RUANG HAMPA

Fadly Achmad
Chapter #11

BAB XI Riverina

Oh, Riverina, I was calling to ya

from the end of my road

when they played you on the radio, the radio



Ada sebuah pertanda, dimana manusia sensitif untuk melihat tanda kebesarannya atau tutup mata karena terlalu egois akan harkatnya. Tanda-tanda bahwa kita manusia adalah unit paling kecil, seperti sebuah debu di tengah padang pasir. Atau, seperti sebuah daun yang gugur di tengah hutan Amazon. Manusia perlu mewaspadai, semesta ingin berkehendak, dan kau hanya mampu menerimanya. Tidak dapat di tolak, itulah pentingnya sebuah makna kedewasaan ketika kita tidak mampu lagi menerima sebuah kenyataan. Aku, mengerang di dalam lamunanku ketika semesta begitu egois. Se-egois itu hingga merenggut kedua orang tuaku.
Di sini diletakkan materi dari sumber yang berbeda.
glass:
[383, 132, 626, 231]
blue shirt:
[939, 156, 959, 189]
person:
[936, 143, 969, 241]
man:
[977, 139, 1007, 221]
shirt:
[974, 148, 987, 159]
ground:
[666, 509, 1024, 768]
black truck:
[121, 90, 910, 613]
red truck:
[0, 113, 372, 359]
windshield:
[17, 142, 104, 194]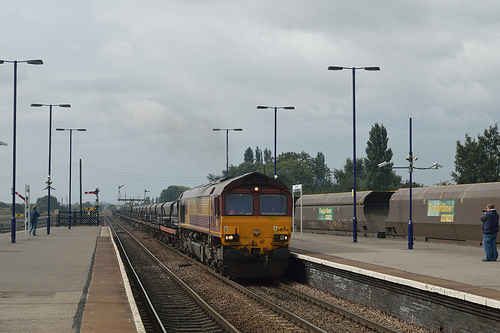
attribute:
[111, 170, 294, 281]
train — pulling in, yellow, large, industrial, metal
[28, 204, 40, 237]
person — standing on the side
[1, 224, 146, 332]
platform — in the station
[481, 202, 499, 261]
man — standing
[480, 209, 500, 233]
jacket — blue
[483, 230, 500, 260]
jeans — blue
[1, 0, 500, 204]
sky — cloudy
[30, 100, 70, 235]
street lamp — for light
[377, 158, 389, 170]
security camera — white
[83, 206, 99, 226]
stand — yellow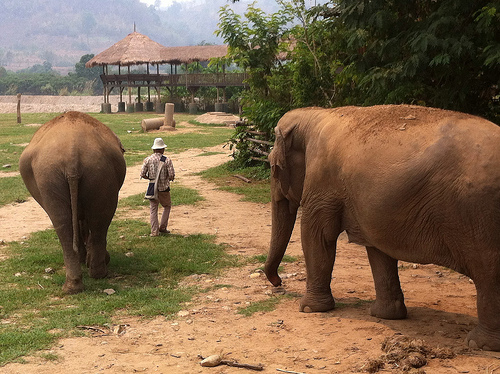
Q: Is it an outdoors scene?
A: Yes, it is outdoors.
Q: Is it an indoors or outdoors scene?
A: It is outdoors.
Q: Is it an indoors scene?
A: No, it is outdoors.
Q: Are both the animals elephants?
A: Yes, all the animals are elephants.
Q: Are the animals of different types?
A: No, all the animals are elephants.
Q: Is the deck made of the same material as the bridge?
A: Yes, both the deck and the bridge are made of wood.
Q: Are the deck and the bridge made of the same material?
A: Yes, both the deck and the bridge are made of wood.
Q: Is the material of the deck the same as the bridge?
A: Yes, both the deck and the bridge are made of wood.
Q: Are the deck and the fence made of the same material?
A: Yes, both the deck and the fence are made of wood.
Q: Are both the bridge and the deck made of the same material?
A: Yes, both the bridge and the deck are made of wood.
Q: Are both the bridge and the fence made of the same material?
A: Yes, both the bridge and the fence are made of wood.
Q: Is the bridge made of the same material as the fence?
A: Yes, both the bridge and the fence are made of wood.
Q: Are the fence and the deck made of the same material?
A: Yes, both the fence and the deck are made of wood.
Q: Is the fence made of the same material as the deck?
A: Yes, both the fence and the deck are made of wood.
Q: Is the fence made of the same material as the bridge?
A: Yes, both the fence and the bridge are made of wood.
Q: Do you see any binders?
A: No, there are no binders.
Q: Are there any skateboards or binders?
A: No, there are no binders or skateboards.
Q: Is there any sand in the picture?
A: Yes, there is sand.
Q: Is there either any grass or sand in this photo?
A: Yes, there is sand.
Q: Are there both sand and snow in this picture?
A: No, there is sand but no snow.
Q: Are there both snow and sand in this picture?
A: No, there is sand but no snow.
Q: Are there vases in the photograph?
A: No, there are no vases.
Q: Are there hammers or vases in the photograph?
A: No, there are no vases or hammers.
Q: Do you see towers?
A: No, there are no towers.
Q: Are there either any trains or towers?
A: No, there are no towers or trains.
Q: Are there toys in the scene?
A: No, there are no toys.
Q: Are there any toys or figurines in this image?
A: No, there are no toys or figurines.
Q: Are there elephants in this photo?
A: Yes, there is an elephant.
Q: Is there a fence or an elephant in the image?
A: Yes, there is an elephant.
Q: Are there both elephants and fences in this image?
A: Yes, there are both an elephant and a fence.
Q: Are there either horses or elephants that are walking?
A: Yes, the elephant is walking.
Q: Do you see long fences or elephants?
A: Yes, there is a long elephant.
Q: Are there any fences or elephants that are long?
A: Yes, the elephant is long.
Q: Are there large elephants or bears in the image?
A: Yes, there is a large elephant.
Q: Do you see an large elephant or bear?
A: Yes, there is a large elephant.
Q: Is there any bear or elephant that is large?
A: Yes, the elephant is large.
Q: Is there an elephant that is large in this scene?
A: Yes, there is a large elephant.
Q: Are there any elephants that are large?
A: Yes, there is an elephant that is large.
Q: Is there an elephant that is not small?
A: Yes, there is a large elephant.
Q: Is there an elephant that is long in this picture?
A: Yes, there is a long elephant.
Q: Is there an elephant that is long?
A: Yes, there is an elephant that is long.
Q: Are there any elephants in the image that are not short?
A: Yes, there is a long elephant.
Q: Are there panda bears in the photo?
A: No, there are no panda bears.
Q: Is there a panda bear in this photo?
A: No, there are no pandas.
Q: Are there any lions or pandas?
A: No, there are no pandas or lions.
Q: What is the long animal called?
A: The animal is an elephant.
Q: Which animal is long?
A: The animal is an elephant.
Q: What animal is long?
A: The animal is an elephant.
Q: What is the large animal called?
A: The animal is an elephant.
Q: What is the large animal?
A: The animal is an elephant.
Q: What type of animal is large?
A: The animal is an elephant.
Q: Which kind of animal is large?
A: The animal is an elephant.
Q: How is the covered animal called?
A: The animal is an elephant.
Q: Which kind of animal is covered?
A: The animal is an elephant.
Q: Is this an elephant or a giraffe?
A: This is an elephant.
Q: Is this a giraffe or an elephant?
A: This is an elephant.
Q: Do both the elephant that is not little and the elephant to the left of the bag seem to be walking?
A: Yes, both the elephant and the elephant are walking.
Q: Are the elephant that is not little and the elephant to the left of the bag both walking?
A: Yes, both the elephant and the elephant are walking.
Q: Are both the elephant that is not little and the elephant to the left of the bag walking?
A: Yes, both the elephant and the elephant are walking.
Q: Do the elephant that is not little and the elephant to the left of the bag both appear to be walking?
A: Yes, both the elephant and the elephant are walking.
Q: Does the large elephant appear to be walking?
A: Yes, the elephant is walking.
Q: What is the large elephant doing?
A: The elephant is walking.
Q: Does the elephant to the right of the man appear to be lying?
A: No, the elephant is walking.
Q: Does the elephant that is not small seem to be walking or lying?
A: The elephant is walking.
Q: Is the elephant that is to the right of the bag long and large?
A: Yes, the elephant is long and large.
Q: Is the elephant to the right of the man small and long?
A: No, the elephant is long but large.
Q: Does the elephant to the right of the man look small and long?
A: No, the elephant is long but large.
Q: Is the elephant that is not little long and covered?
A: Yes, the elephant is long and covered.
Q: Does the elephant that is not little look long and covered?
A: Yes, the elephant is long and covered.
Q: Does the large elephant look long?
A: Yes, the elephant is long.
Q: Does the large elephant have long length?
A: Yes, the elephant is long.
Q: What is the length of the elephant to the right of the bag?
A: The elephant is long.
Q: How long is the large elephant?
A: The elephant is long.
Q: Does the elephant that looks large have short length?
A: No, the elephant is long.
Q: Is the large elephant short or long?
A: The elephant is long.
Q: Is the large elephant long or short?
A: The elephant is long.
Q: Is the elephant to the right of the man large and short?
A: No, the elephant is large but long.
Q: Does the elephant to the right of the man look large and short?
A: No, the elephant is large but long.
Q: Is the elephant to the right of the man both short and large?
A: No, the elephant is large but long.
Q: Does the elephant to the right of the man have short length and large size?
A: No, the elephant is large but long.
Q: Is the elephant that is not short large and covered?
A: Yes, the elephant is large and covered.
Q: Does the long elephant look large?
A: Yes, the elephant is large.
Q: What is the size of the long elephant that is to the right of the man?
A: The elephant is large.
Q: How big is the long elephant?
A: The elephant is large.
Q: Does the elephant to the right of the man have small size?
A: No, the elephant is large.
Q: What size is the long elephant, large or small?
A: The elephant is large.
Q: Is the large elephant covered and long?
A: Yes, the elephant is covered and long.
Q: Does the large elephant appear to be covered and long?
A: Yes, the elephant is covered and long.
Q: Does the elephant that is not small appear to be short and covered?
A: No, the elephant is covered but long.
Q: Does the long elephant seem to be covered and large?
A: Yes, the elephant is covered and large.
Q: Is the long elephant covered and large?
A: Yes, the elephant is covered and large.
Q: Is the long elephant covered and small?
A: No, the elephant is covered but large.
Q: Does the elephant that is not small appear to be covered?
A: Yes, the elephant is covered.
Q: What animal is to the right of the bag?
A: The animal is an elephant.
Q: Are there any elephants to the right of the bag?
A: Yes, there is an elephant to the right of the bag.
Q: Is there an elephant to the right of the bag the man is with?
A: Yes, there is an elephant to the right of the bag.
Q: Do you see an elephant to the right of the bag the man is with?
A: Yes, there is an elephant to the right of the bag.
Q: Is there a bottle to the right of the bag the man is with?
A: No, there is an elephant to the right of the bag.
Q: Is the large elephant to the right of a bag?
A: Yes, the elephant is to the right of a bag.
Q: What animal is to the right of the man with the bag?
A: The animal is an elephant.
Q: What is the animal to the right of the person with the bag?
A: The animal is an elephant.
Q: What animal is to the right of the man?
A: The animal is an elephant.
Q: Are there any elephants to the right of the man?
A: Yes, there is an elephant to the right of the man.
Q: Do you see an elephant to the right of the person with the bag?
A: Yes, there is an elephant to the right of the man.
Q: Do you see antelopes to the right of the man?
A: No, there is an elephant to the right of the man.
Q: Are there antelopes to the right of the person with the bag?
A: No, there is an elephant to the right of the man.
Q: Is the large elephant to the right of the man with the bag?
A: Yes, the elephant is to the right of the man.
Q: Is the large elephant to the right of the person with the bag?
A: Yes, the elephant is to the right of the man.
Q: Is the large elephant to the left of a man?
A: No, the elephant is to the right of a man.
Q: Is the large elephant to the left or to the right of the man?
A: The elephant is to the right of the man.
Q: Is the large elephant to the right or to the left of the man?
A: The elephant is to the right of the man.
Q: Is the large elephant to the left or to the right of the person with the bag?
A: The elephant is to the right of the man.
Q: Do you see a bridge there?
A: Yes, there is a bridge.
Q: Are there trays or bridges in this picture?
A: Yes, there is a bridge.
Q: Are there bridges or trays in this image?
A: Yes, there is a bridge.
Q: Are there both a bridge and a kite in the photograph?
A: No, there is a bridge but no kites.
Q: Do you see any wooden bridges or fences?
A: Yes, there is a wood bridge.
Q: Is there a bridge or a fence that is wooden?
A: Yes, the bridge is wooden.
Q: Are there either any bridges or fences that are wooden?
A: Yes, the bridge is wooden.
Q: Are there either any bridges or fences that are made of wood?
A: Yes, the bridge is made of wood.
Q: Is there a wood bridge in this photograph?
A: Yes, there is a wood bridge.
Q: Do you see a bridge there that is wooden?
A: Yes, there is a bridge that is wooden.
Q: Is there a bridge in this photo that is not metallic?
A: Yes, there is a wooden bridge.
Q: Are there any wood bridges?
A: Yes, there is a bridge that is made of wood.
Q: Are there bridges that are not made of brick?
A: Yes, there is a bridge that is made of wood.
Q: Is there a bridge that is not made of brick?
A: Yes, there is a bridge that is made of wood.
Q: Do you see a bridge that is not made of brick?
A: Yes, there is a bridge that is made of wood.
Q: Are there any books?
A: No, there are no books.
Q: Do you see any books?
A: No, there are no books.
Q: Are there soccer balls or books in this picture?
A: No, there are no books or soccer balls.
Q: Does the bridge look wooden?
A: Yes, the bridge is wooden.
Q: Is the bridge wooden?
A: Yes, the bridge is wooden.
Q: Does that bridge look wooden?
A: Yes, the bridge is wooden.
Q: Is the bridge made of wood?
A: Yes, the bridge is made of wood.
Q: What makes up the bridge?
A: The bridge is made of wood.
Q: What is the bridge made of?
A: The bridge is made of wood.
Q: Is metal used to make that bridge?
A: No, the bridge is made of wood.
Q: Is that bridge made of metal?
A: No, the bridge is made of wood.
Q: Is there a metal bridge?
A: No, there is a bridge but it is made of wood.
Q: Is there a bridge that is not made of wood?
A: No, there is a bridge but it is made of wood.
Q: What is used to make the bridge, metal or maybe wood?
A: The bridge is made of wood.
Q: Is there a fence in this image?
A: Yes, there is a fence.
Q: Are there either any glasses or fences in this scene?
A: Yes, there is a fence.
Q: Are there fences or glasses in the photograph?
A: Yes, there is a fence.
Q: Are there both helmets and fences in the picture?
A: No, there is a fence but no helmets.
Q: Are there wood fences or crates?
A: Yes, there is a wood fence.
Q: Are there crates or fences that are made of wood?
A: Yes, the fence is made of wood.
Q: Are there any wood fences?
A: Yes, there is a wood fence.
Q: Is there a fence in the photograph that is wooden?
A: Yes, there is a fence that is wooden.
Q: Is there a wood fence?
A: Yes, there is a fence that is made of wood.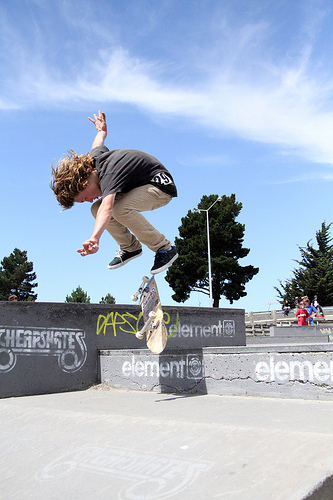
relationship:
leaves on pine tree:
[214, 212, 240, 271] [165, 193, 260, 309]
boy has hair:
[51, 109, 178, 275] [51, 149, 96, 210]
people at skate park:
[282, 295, 324, 324] [3, 263, 329, 496]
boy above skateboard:
[51, 109, 178, 275] [129, 273, 166, 354]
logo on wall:
[108, 345, 205, 398] [1, 311, 98, 388]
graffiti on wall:
[96, 311, 179, 338] [1, 298, 248, 402]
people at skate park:
[282, 295, 324, 324] [2, 283, 332, 498]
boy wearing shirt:
[292, 302, 311, 326] [296, 305, 310, 319]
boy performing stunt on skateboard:
[45, 104, 185, 271] [133, 270, 171, 358]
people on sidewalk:
[285, 293, 321, 335] [275, 320, 325, 332]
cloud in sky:
[0, 0, 333, 182] [0, 0, 330, 305]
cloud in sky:
[1, 4, 28, 116] [0, 0, 330, 305]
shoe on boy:
[150, 246, 178, 274] [47, 122, 214, 309]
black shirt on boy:
[90, 145, 177, 201] [51, 109, 178, 275]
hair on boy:
[42, 124, 85, 197] [39, 95, 230, 280]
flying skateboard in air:
[140, 275, 168, 354] [1, 0, 332, 301]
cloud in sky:
[0, 0, 333, 182] [51, 41, 290, 168]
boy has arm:
[51, 109, 178, 275] [82, 106, 108, 149]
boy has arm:
[51, 109, 178, 275] [72, 198, 119, 260]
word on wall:
[122, 353, 185, 380] [0, 298, 332, 402]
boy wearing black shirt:
[51, 109, 178, 275] [88, 146, 179, 205]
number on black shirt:
[148, 168, 174, 188] [88, 146, 179, 205]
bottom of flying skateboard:
[136, 279, 166, 349] [119, 262, 167, 353]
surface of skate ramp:
[1, 384, 332, 499] [94, 339, 221, 492]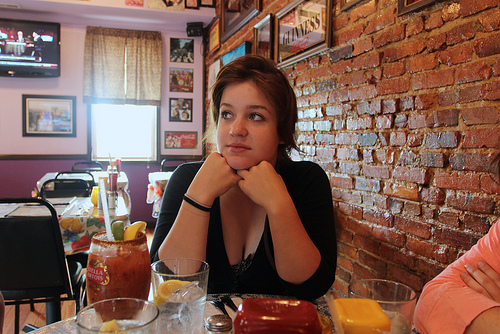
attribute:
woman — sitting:
[148, 56, 336, 301]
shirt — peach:
[409, 214, 499, 333]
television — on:
[0, 17, 62, 79]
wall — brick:
[204, 1, 498, 308]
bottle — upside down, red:
[236, 293, 322, 333]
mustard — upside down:
[331, 297, 390, 333]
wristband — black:
[183, 193, 212, 215]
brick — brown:
[409, 68, 455, 91]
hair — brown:
[209, 53, 301, 161]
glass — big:
[87, 226, 152, 325]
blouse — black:
[151, 159, 338, 304]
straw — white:
[98, 178, 114, 241]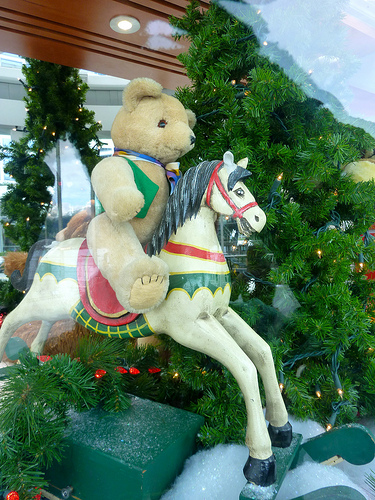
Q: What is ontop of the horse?
A: A teddy bear.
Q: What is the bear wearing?
A: A vest.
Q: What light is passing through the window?
A: Sunlight.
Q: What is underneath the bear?
A: A horse.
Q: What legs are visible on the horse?
A: The front legs.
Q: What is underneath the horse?
A: A green box.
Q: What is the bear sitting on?
A: A rocking horse.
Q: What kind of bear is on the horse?
A: A teddy bear.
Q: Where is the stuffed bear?
A: Riding the white horse.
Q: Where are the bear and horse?
A: In front of green decorations.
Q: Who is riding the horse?
A: A stuffed bear.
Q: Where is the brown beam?
A: Over the bear's head.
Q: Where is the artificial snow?
A: Under the horse.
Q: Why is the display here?
A: For the holidays.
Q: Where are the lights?
A: On the artificial tree.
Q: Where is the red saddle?
A: On the horse.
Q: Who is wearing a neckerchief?
A: The bear.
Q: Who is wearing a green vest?
A: The bear.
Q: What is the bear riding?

Aku secepat mungkin mengendarai motor ini menuju rumah Aldo. Pagi yang cukup menyontak pikiran dan batinku. Angin begitu kencang, awan hitam menggantung di langit. Deru kilat sudah menyambar dari berbagai penjuru. Aku masih fokus untuk sesegara mungkin untuk sampai di rumah Aldo. Jarak dari rumahku ke rumah Aldo memang cukup jauh, mengingat rumah Aldo berada di kota.

Tak lama kemudian, aku berbelok di jalan terakhir menuju rumah Aldo. Hujan juga mulai turun perlahan, membasahkan tanah-tanah yang kering dipapar oleh matahari beberapa hari terakhir. Aku memacu motorku secepat mungkin, untuk menghindar dari hujan ini. Aku langsung saja memarkirkan motorku di halaman rumah Aldo, dan tepat sekali hujan turun sekonyong-konyongnya.

Pintu rumahnya terbuka sedikit, aku langsung saja mengetuk pintu.

“Masuk Go.” Aku mendengar suara Aldo memecah sebuah keheningan sejenak, selain suara hujan yang cukup deras.

Aku langsung membuka pintu rumah. Tidak jauh dari pintu rumah, Aldo beserta kedua orang tuanya sedang duduk di sebuah sofa berwarna krem. Dan seseorang yang aku kenal betul. Dia mengenakan baju hitam lengan panjang dan celana jeans. Dia adalah Aldiron, saudara kembar Aldo. Aku sangat terkejut, karena dia sudah dinyatakan meninggal akibat kecelakaan tiga tahun lalu.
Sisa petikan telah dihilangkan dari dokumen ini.